If you use services providing containers on demand, you can run containers, but the service abstracts away the underlying cluster, host, operating system, and software modules. Without access to those hooks, container Defenders can’t monitor and protect resources in those environments. Instead, embed an app-embedded Defender directly inside your workload running in the container to establish a point of control. You can manually embed the Defenders or use automated workflows to embed Defenders using Fargate or Dockerfile.


If you have an AWS Fargate task, deploy App-Embedded Fargate Defender.
A key attribute of the App-Embedded Fargate Defender is that you don’t need to change how the container images in the task are built. The process of embedding the App-Embedded Defender simply manipulates the task definition to inject a Prisma Cloud sidecar container, and start existing task containers with a new entry point, where the entry point binary is hosted by the Prisma Cloud sidecar container. The transformation of an unprotected task to a protected task takes place at the task definition level only. The container images in the task don’t need to be manually modified. This streamlined approach means that you don’t need to maintain two versions of an image (protected and unprotected). You simply maintain the unprotected version, and when you protect a task, Prisma Cloud dynamically injects App-Embedded Defender into it.
The Prisma Cloud sidecar container has a couple of jobs:
  • Hosts the Defender binary that gets injected into containers in the task.
  • Proxies all communication to Console. Even if you have multiple containers in a task, it appears as a single entity in Console’s dashboard.
  • Synchronizes policy with Console and sends alerts to Console.

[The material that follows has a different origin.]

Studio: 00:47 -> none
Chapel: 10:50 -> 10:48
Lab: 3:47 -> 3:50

The Docker image format, separate from the runtime, is becoming a universal runnable artifact. If you’re not using Fargate, but something else that runs a Docker image, such as Azure Container Instances, use the App-Embedded Defender with the Dockerfile method.
Provide a Dockerfile, and Prisma Cloud returns a new version of the Dockerfile in a bundle. Rebuild the new Dockerfile to embed Prisma Cloud into the container image. When the container starts, Prisma Cloud App-Embedded Defender starts as the parent process in the container, and it immediately invokes your program as its child.
There are two big differences between this approach and the Fargate approach:
  • With the Fargate approach, you don’t change the actual image. With the Dockerfile approach, you have the original image and a new protected image. You must modify the way your containers are built to embed App-Embedded Defender into them. You need to make sure you tag and deploy the right image.
  • Each Defender binary makes it’s own connection to the prisma Cloud console. In the Console dashboard, they are each counted as unique applications.
Nothing prevents you from protecting a Fargate task using the Dockerfile approach, but it’s inefficient.

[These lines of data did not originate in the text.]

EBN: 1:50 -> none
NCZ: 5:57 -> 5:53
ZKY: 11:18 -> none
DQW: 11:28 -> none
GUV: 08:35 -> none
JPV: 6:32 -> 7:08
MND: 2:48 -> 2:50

Use the manual approach to protect almost any type of runtime. If you’re not running a Docker image, but you still want Prisma Cloud to protect it, deploy App-Embedded Defender with the manual method. Download the App-Embedded Defender, set up the required environment variables, then start your program as an argument to the App-Embedded Defender.
If you choose the manual approach, you have to figure out how deploy, maintain, and upgrade your app on your own. While the configuration is more complicated, it’s also the most universal option because you can protect almost any executable.

Tanzu Application Service Defender

Tanzu Application Service (TAS) Defenders run on your TAS infrastructure. TAS Defenders provide nearly all the same capabilities as Container Defenders, as well as the ability to scan droplets in your blobstores for vulnerabilities. For specific differences between TAS Defenders and Container Defenders, see the TAS Defender install article.
The TAS Defender is delivered as a tile that can be installed from your TAS Ops Manager Installation Dashboard.